A black and white picture of Stevie Nicks singing into a microphone.
Stevie Nicks | Paul Natkin/Getty Images

Stevie Nicks filmed an expensive music video for ‘Stand Back’

The initial vision for the “Stand Back” music video was a Gone With the Wind-style story. Nicks wears a green velvet gown, rides a horse to a mansion, travels through a war-torn town, and meets a wounded soldier at a saloon. According to Nicks, the process of making it was disastrous.

“I tried to act, which was horrific,” she said in the book I Want My MTV: The Uncensored Story of the Music Video Revolution by Craig Marks and Rob Tannenbaum. “We used a house in Beverly Hills that we accidentally set on fire. I almost got killed riding a horse; he went straight into a grove of trees and the crew in the car driving alongside screamed, ‘Jump!'”

When she watched it back, she realized she never wanted anybody to see it.

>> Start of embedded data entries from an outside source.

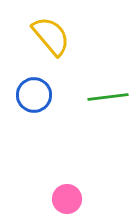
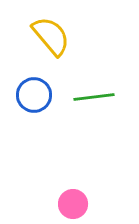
green line: moved 14 px left
pink circle: moved 6 px right, 5 px down
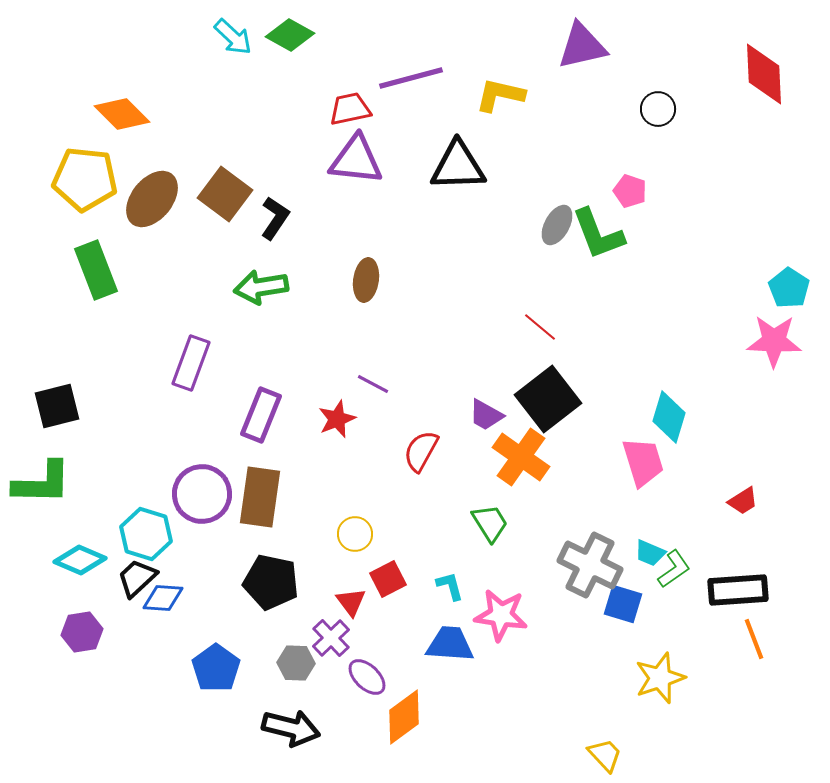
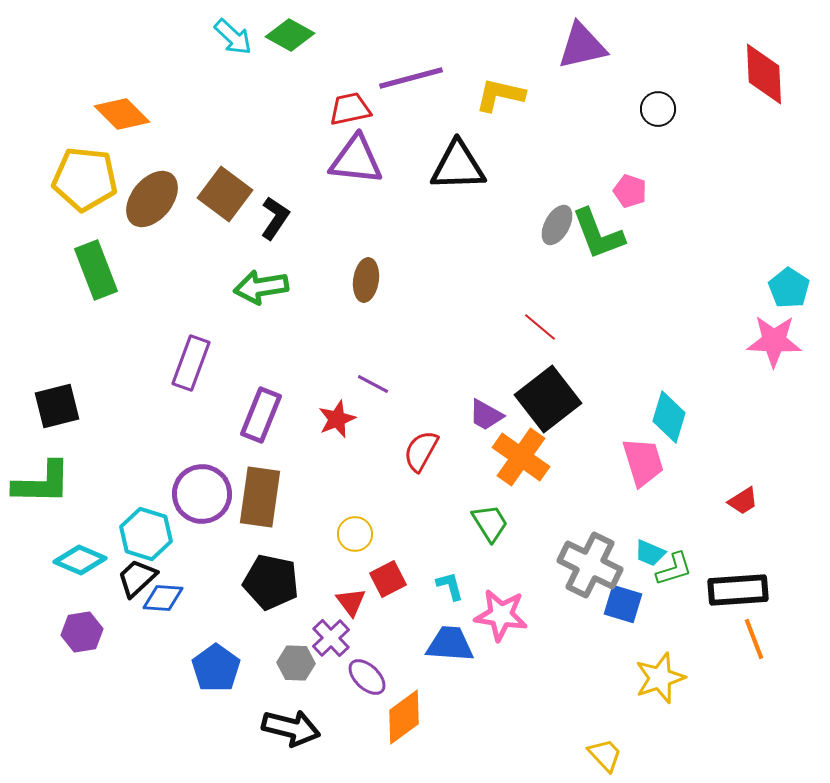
green L-shape at (674, 569): rotated 18 degrees clockwise
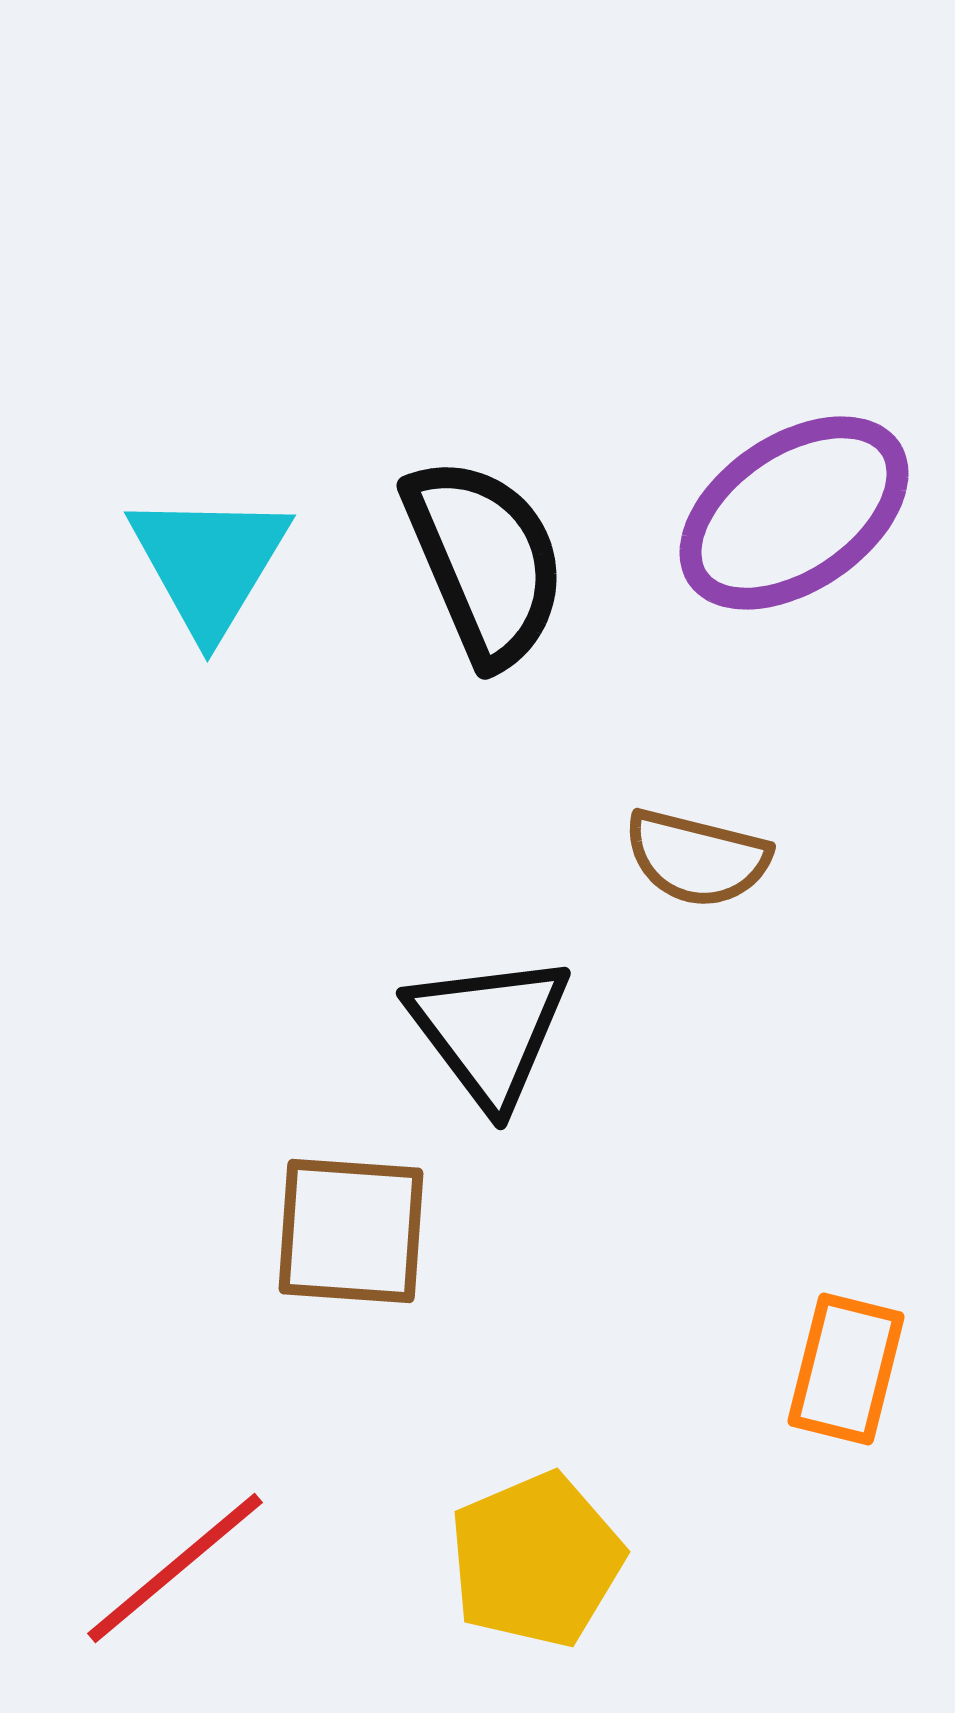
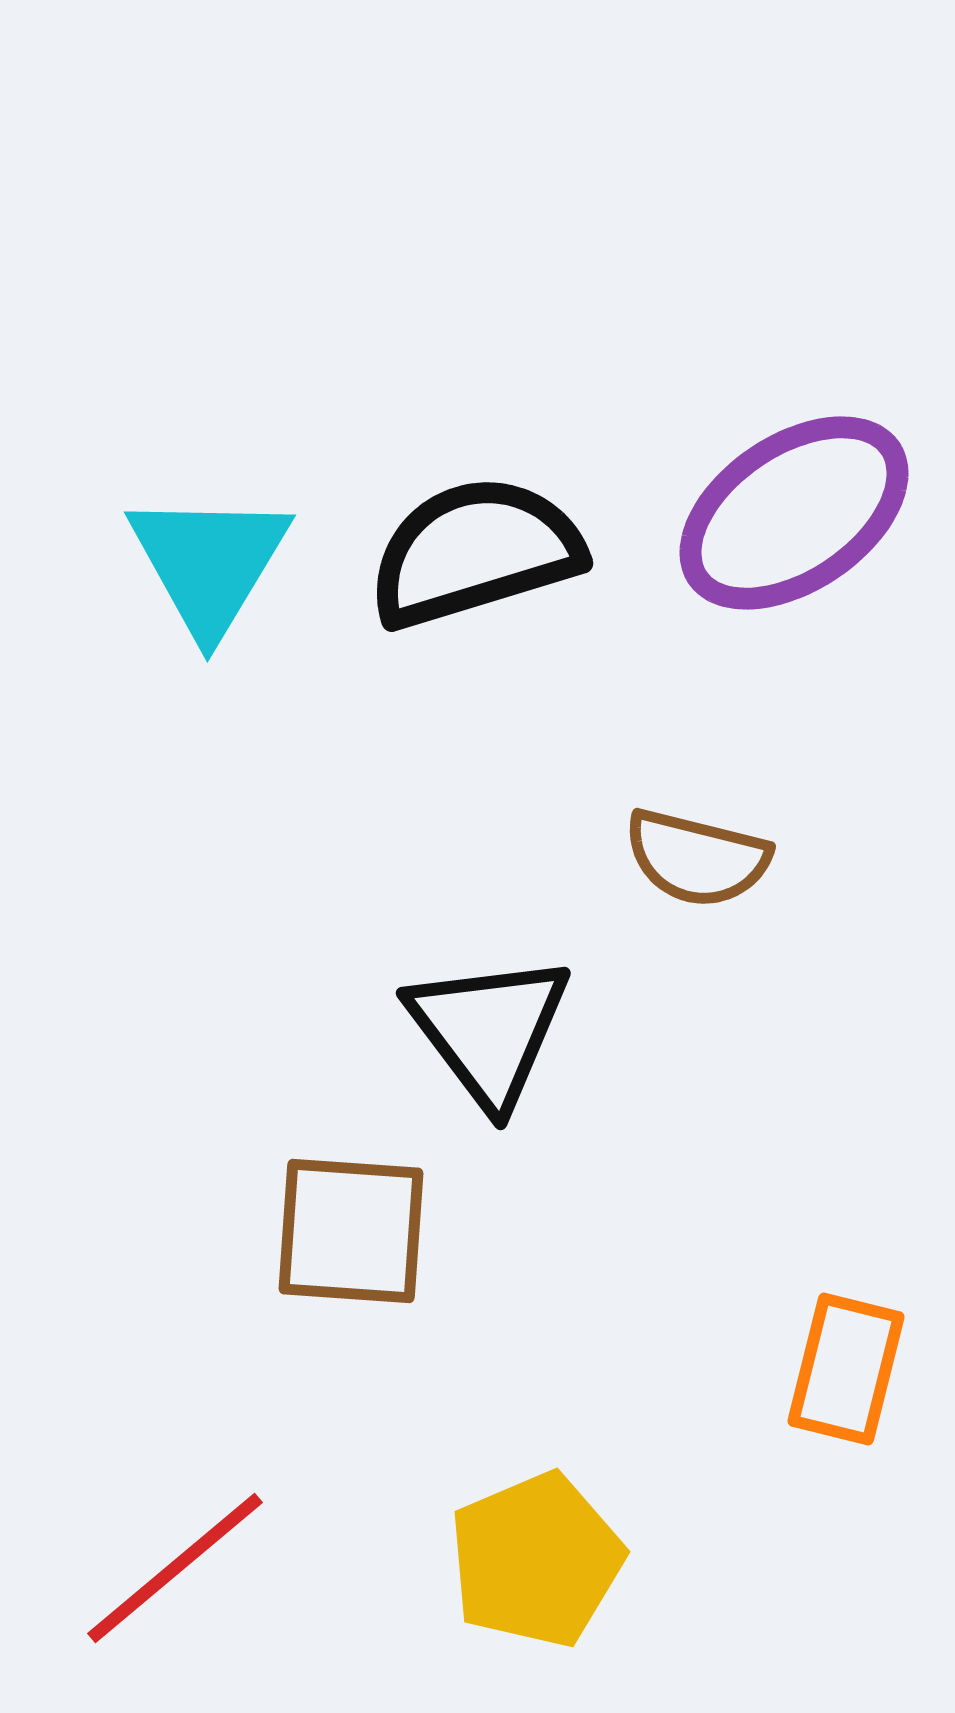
black semicircle: moved 10 px left, 9 px up; rotated 84 degrees counterclockwise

“So we watched it back and I said, ‘This can never come out. I don’t care if it cost $1 million.’ Irving Azoff, my manager, said, ‘You’re an idiot.’ We knew ‘Stand Back’ was gonna be a big hit and we had to have a video, so we hired another director and I paid for two complete videos.”

Director Brian Grant found the second video disappointing.

“For Stevie Nicks’s ‘Stand Back,’ I dreamed up the idea of doing Gone with the Wind in three minutes,” he said. “I wanted to direct feature films, and I thought this would help prove myself. When Stevie watched the video, she hugged me and said, ‘I look fat.’ And she redid the video with somebody else — a simple, boring, dance-routine video. Such is life.”

Would Stevie Nicks’ 80s song have worked better with the more dramatic music video?

Grant said Nicks rejected the video because of her appearance in it. She explained that she saw it as an overall mess.

“It was insane — it didn’t go with the song at all,” she said. “It was so bad, it was almost good.”

Nicks is right. The song is all 80s synth; she was directly inspired by Prince’s “Little Red Corvette”. She even had his help in the studio. While a juxtaposition between modern music and a period music video may have been fun, the second version of the video works better.

Stevie Nicks had a bigger problem with a different music video

For all the chaos and money that went into the “Stand Back” music video, it didn’t cause Nicks nearly as many problems as “I Can’t Wait” in 1985. While the video became popular, Nicks can hardly bear to watch it. She feels that the influence of drugs is too apparent in it.

“‘I Can’t Wait’ is one of my favorite songs, and it became a famous video,” Nicks said. “But now I look at that video, I look at my eyes, and I say to myself, ‘Could you have laid off the pot, the coke, and the tequila for three days, so you could have looked a little better? Because your eyes look like they’re swimming.’ It just makes me want to go back into that video and stab myself.”

Still, she said she was using drugs while making most of her music videos from that era.